When examining the horizontal semicircular canal to determine benign paroxysmal positional vertigo, it is necessary to turn the patient's head and body, lying on his back, to the right and left, respectively, with the head fixed in certain positions. For benign paroxysmal positional vertigo of the horizontal canal, positional nystagmus is also specific and is accompanied by positional vertigo.

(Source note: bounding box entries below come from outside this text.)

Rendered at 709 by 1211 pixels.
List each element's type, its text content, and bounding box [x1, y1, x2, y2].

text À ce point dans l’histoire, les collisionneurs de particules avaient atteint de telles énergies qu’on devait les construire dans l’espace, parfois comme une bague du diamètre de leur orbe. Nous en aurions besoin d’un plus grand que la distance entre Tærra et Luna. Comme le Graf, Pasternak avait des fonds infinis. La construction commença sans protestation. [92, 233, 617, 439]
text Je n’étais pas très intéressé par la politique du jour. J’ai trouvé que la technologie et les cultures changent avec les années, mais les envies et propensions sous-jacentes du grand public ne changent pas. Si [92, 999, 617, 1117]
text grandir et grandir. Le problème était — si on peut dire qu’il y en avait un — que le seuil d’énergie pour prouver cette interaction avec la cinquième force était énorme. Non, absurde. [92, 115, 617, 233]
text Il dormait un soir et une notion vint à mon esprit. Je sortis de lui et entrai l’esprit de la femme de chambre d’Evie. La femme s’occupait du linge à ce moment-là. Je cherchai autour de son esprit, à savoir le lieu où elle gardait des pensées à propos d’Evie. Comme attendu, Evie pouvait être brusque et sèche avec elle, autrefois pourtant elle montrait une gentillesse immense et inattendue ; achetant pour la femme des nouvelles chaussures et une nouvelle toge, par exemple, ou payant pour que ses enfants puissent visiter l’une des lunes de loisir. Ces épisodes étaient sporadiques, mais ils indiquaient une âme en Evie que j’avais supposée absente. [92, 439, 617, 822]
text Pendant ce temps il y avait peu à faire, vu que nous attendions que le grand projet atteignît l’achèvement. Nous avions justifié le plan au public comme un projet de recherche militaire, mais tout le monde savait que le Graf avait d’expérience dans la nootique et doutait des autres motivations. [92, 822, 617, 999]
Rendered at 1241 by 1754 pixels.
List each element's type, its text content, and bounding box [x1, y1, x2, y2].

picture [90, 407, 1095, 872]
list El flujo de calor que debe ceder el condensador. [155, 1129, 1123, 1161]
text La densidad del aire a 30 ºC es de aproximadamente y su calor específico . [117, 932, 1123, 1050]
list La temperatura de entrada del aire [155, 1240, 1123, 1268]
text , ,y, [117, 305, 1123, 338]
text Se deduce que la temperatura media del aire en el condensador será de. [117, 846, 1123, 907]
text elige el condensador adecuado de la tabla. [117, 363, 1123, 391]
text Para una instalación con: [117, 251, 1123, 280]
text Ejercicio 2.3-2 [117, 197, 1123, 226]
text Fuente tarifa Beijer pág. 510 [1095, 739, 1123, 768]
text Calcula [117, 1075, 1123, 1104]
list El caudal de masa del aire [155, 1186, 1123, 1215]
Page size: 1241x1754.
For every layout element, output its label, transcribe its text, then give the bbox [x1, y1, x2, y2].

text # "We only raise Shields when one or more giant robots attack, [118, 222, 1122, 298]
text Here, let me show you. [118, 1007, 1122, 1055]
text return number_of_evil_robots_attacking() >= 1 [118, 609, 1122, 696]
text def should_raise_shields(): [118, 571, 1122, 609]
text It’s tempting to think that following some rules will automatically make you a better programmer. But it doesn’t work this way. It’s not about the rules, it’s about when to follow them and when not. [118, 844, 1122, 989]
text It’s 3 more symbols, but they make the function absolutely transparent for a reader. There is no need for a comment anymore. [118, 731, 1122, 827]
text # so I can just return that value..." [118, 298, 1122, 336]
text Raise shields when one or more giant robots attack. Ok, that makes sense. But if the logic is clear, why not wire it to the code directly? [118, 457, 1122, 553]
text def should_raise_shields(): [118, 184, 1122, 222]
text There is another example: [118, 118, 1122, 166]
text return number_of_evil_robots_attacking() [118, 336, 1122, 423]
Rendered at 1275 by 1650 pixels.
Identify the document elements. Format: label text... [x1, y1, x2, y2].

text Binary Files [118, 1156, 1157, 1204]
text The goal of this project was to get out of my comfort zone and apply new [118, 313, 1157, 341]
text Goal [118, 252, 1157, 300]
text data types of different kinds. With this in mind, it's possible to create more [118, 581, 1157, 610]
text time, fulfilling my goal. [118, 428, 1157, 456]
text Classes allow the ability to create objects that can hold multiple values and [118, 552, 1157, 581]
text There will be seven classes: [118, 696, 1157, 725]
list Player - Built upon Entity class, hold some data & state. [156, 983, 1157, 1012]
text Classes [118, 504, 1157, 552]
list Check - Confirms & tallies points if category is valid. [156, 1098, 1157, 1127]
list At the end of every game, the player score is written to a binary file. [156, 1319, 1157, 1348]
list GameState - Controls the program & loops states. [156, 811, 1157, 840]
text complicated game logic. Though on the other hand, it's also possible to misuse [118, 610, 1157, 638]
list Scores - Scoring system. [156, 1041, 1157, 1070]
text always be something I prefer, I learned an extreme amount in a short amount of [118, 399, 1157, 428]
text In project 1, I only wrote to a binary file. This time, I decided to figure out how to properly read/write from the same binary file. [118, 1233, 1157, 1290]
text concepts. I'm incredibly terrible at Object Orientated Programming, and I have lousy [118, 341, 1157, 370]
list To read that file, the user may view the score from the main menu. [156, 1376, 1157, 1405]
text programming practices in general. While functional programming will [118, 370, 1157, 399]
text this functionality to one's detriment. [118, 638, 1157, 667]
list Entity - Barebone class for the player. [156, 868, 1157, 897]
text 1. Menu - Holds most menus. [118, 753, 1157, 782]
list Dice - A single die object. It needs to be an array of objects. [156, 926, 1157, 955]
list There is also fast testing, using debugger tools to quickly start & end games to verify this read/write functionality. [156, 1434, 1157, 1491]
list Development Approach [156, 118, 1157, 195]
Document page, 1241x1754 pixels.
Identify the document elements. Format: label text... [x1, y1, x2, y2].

Patients with benign paroxysmal positional vertigo experience the greatest imbalance in a standing position with their head thrown back or turned in the plane of the affected canal, which was shown in studies using statokinetic tests and objective electronic systems for recording deviations in the center of gravity.
Laboratory research
Laboratory tests have no specific manifestations in benign paroxysmal positional vertigo, but in a small group of patients with macroglobulinemia they can help identify the etiology of the disease.
Instrumental research
It should be taken into account that benign paroxysmal positional vertigo is accompanied by peripheral vestibular nystagmus, which is suppressed by gaze fixation, so it is not always possible to register it during visual examination of the patient. It is recommended to use devices that enhance visual observation of nystagmus and eliminate gaze fixation. The simplest devices are Blessing or Frenzel glasses with astigmatic or dioptric (+20) lenses. Electrooculography in its traditional design does not allow registering torsional (rotational) eye movements, but makes it possible to obtain information on the horizontal and vertical components of the nystagmus cycle. Modern diagnostic video oculography systems, consisting of opaque glasses with built-in infrared tracking cameras and mathematical processing of eye movements, allow for objective and highly accurate registration of nystagmus. As a rule, such diagnostic systems record not only nystagmus, but also the patient’s position at the time of the examination and comments on his sensations.
Differential diagnosis of benign paroxysmal vertigo
Benign paroxysmal positional vertigo is accompanied by positional vertigo caused by pathology of the inner ear. However, positional vertigo can also have central causes. First of all, these are diseases of the posterior cranial fossa, including tumors, which are characterized by the presence of neurological symptoms, severe balance disorder and central positional nystagmus.
Central positional nystagmus is characterized, first of all, by a special direction (vertical or diagonal); fixation of the gaze does not affect it or even intensifies it, it is not always accompanied by dizziness and does not wear off (it lasts for the entire time the patient is in the position in which it appeared).
Positional nystagmus and dizziness may accompany the development of multiple sclerosis and vertebrobasilar insufficiency, but in this case, neurological symptoms characteristic of both diseases will be recorded.
Indications for consultation with other specialists
The most important specialists for the diagnosis of benign paroxysmal positional vertigo are a neurologist and an otolaryngologist (otoneurologist or audiologist). Since this disease has specific manifestations (positional nystagmus and positional vertigo), consultations with other specialists and additional research methods, except for vestibulometric ones, are not required to establish a diagnosis.